Pro Trainer Mike Barwis Tells How to Get Big-Time 'American Muscle'
Mike Barwis’ quad muscles are famous. He’s been in the gym with elite athletes from more than 40 different sports, including Seattle Seahawks cornerback Richard Sherman, NHL defenseman Jack Johnson and UFC fighter Rashad Evans, but Barwis isn’t one of the professional athletes – he’s their trainer.
Barwis credits his truly rock-hard quads to genetics, but as a former director of strength and conditioning for West Virginia University and the University of Michigan, he knows better than anyone how vigorous training, intensity and pure hard work can transform an athlete’s body. As founder and CEO of Barwis Methods training centers, located in three cities in Michigan, the 41-year-old develops specialized programs using science-based methods to get results his clients can see.
“Where I first started training with Mike I weighed 300 pounds,” says Brandon Graham, former Michigan Wolverines defensive end and current linebacker for the Philadelphia Eagles. “Now I weigh 265 pounds. You tell him what you want to do and he will work you towards that goal.”

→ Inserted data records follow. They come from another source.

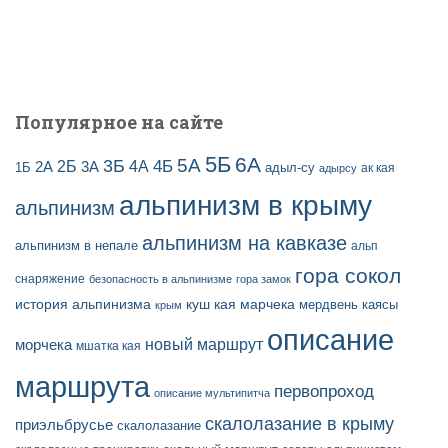
Популярное на сайте
5Б
6А
3Б
5А
2Б
4Б
4А
2А
3А
адыл-су
1Б
ак кая
адырсу
альпинизм в крыму
альпинизм
альпинизм на кавказе
альпинизм в непале
альп
гора сокол
снаряжение
безопасность в альпинизме
гора замок
история альпинизма
куш кая
марчека
мердвень каясы
крым
описание
новый маршрут
морчека
мшатка кая
маршрута
первопроход
описание мультипитча
скалолазание в крыму
приэльбрусье
скалолазание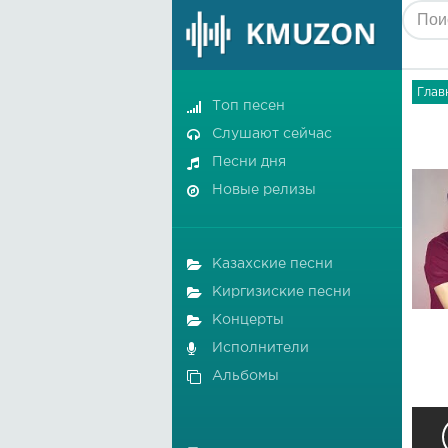
Глав
Топ песен
Слушают сейчас
Песни дня
Новые релизы
Казахские песни
Киргизиские песни
Концерты
Исполнители
Альбомы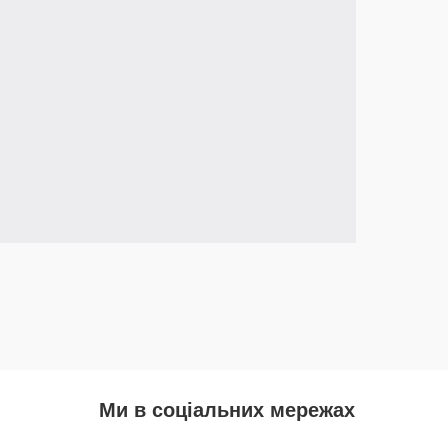
Ми в соціальних мережах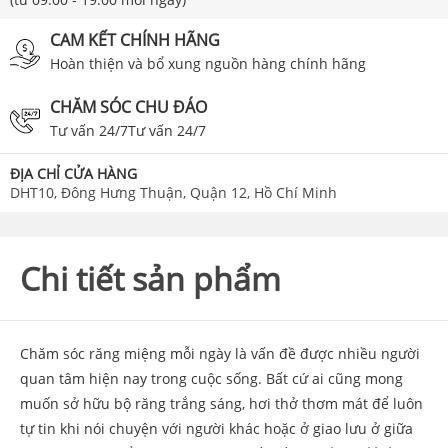
CAM KẾT CHÍNH HÃNG
Hoàn thiện và bổ xung nguồn hàng chính hãng
CHĂM SÓC CHU ĐÁO
Tư vấn 24/7Tư vấn 24/7
ĐỊA CHỈ CỬA HÀNG
DHT10, Đông Hưng Thuận, Quận 12, Hồ Chí Minh
Chi tiết sản phẩm
Chăm sóc răng miệng mỗi ngày là vấn đề được nhiều người
quan tâm hiện nay trong cuộc sống. Bất cứ ai cũng mong
muốn sở hữu bộ răng trắng sáng, hơi thở thơm mát để luôn
tự tin khi nói chuyện với người khác hoặc ở giao lưu ở giữa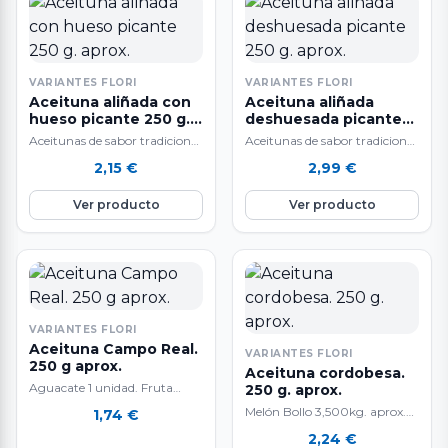
VARIANTES FLORI
VARIANTES FLORI
Aceituna aliñada con
Aceituna aliñada
hueso picante 250 g.
deshuesada picante
aprox.
250 g. aprox.
Aceitunas de sabor tradicional
Aceitunas de sabor tradicional
y alta calidad.
y alta calidad.
2,15
€
2,99
€
Ver producto
Ver producto
VARIANTES FLORI
Aceituna Campo Real.
VARIANTES FLORI
250 g aprox.
Aceituna cordobesa.
Aguacate 1 unidad. Fruta
250 g. aprox.
tropical. La composición de
Melón Bollo 3,500kg. aprox.
1,74
€
aguacate lo convierte en un
Tiene un efecto anti-edad
2,24
€
alimento extraordinario que
gracias a que contiene mucho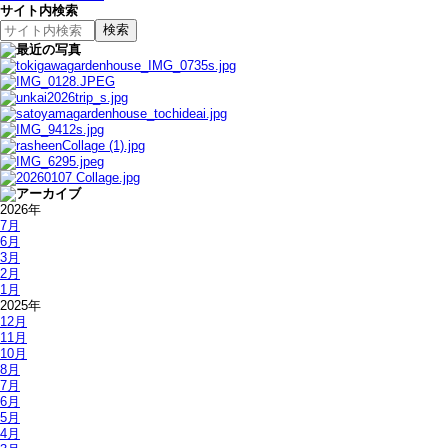
サイト内検索
2026年
7月
6月
3月
2月
1月
2025年
12月
11月
10月
8月
7月
6月
5月
4月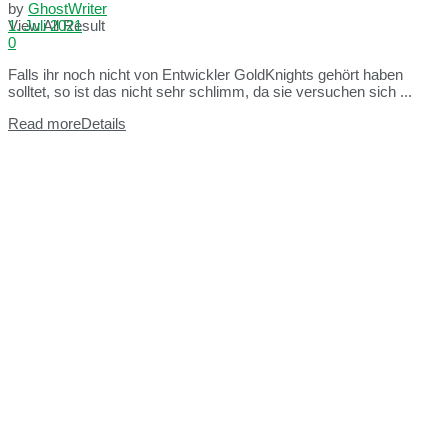
by
GhostWriter
View All Result
1. Juli 2021
0
Falls ihr noch nicht von Entwickler GoldKnights gehört haben
solltet, so ist das nicht sehr schlimm, da sie versuchen sich ...
Read more
Details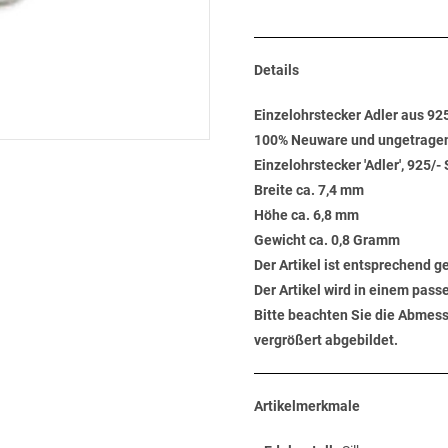
Details
Einzelohrstecker Adler aus 925
100% Neuware und ungetrage
Einzelohrstecker 'Adler', 925/- 
Breite ca. 7,4 mm
Höhe ca. 6,8 mm
Gewicht ca. 0,8 Gramm
Der Artikel ist entsprechend 
Der Artikel wird in einem pas
Bitte beachten Sie die Abmess
vergrößert abgebildet.
Artikelmerkmale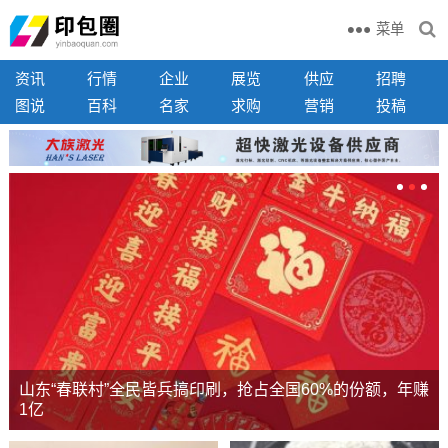
菜单
资讯
行情
企业
展览
供应
招聘
图说
百科
名家
求购
营销
投稿
山东“春联村”全民皆兵搞印刷，抢占全国60%的份额，年赚
1亿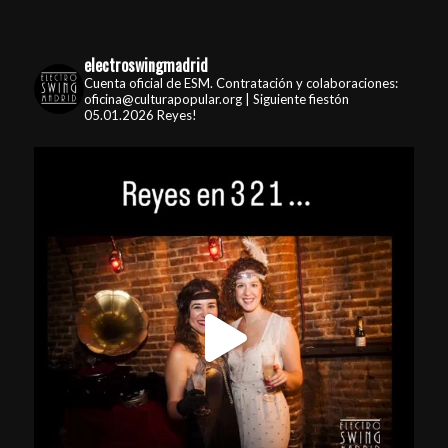
electroswingmadrid
Cuenta oficial de ESM. Contratación y colaboraciones:
oficina@culturapopular.org | Siguiente fiestón
05.01.2026 Reyes!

As the face of the Discovery Channel’s new series American Muscle, Barwis is bringing the cameras into his gym to show how he uses his degrees in exercise physiology and athletic training to apply science to his training programs. Barwis, who taught at the WVU School of Physical Education for 10 years, says that he designs his programs based on cellular adaptation, or the changes made by cells in response to adverse environmental changes. Each athlete and sport involves different scenarios and energy requirements, so he focuses on providing a specific stimulus to accommodate the change that is necessary. To monitor and accurately develop the workouts, Barwis utilizes fitness-tracking technology, like the TENDO Unit device, which measures velocity and power output and can determine whether an athlete has slow- or fast-twitch muscle fibers.
“The way we design our conditioning phases is based on the bioenergetics of how a person utilizes their fuels to function in a sport, which is very different for each,” says Barwis in his distinctly raspy tone. “In soccer you run, react, accelerate and decelerate the whole game, whereas in football you're seven seconds on and off, and in hockey it can be 30 seconds of absolute intensity and then a small break.”
Barwis’ methodical approach also includes special diets and supplements. The athletes operate on a schedule that involves food, training and recovery so “they don’t have to think – the science is all set up for them and everything is mapped out so they just need to bring the intensity,” says Barwis. He also focuses on the biomechanical positions, or the little cues of weight-lifting, to make sure his athletes aren’t committing what he says is the most common lifting mistake: undertraining the posterior side of the muscles. He says most people only focus on the anterior – “I’m jumping a lot so I should work on my quads” – but they neglect the gluteus and hamstring muscles and subject themselves to injury.
Dan Mozes is vice president of operations and head strength coach at Barwis Methods, but he used to experience Barwis’ training first-hand as a four-year starter for the WVU football team. He believes Barwis’ conditioning methods helped him to win the Rimington Trophy in 2006, awarded to college football’s best center.
Ask any of Barwis’ trainees about his hardest, most feared workout, and they’ll all agree: it’s hypertrophy. One of the five major types of cellular adaptation, hypertrophy’s technical definition is an increase in cell size, but Barwis’ definition is “legitimate hell,” in order to increase the cross-sectional area of the muscle fibers, or muscle mass.
“Every year it was awlful,” Mozes recalls. “But if you ask any athlete what was the worst part and the best part, they’ll say hypertrophy, because if you can get through that you can get through anything on the field.”
His hypertrophy phase involves very little rest, high repetitions until failure and “usually a lot of vomit, muscular fatigue, cramping and people collapsing,” says Barwis. In one part of the phase, an athlete may do four sets of squats for 12 repetitions until absolute fatigue, and then 10 jump squats immediately after before returning to the rack for a second set, without rest. That set is then followed by lunges for 30 yards and then step-ups – and upon completion, the athlete moves on to a shoulder workout in a similar format.
“The top athletes in the world are on their knees – it’s a beast,” says Barwis, who won’t assign a workout if he can’t complete it. “It prepares you physically and mentally – you understand that if I can go through this, there is nothing in the sport that I can't handle. And there's nothing in life I can't handle either.”
The Discovery Channel’s American Muscle premieres Wednesday, July 9 at 9pm/8c.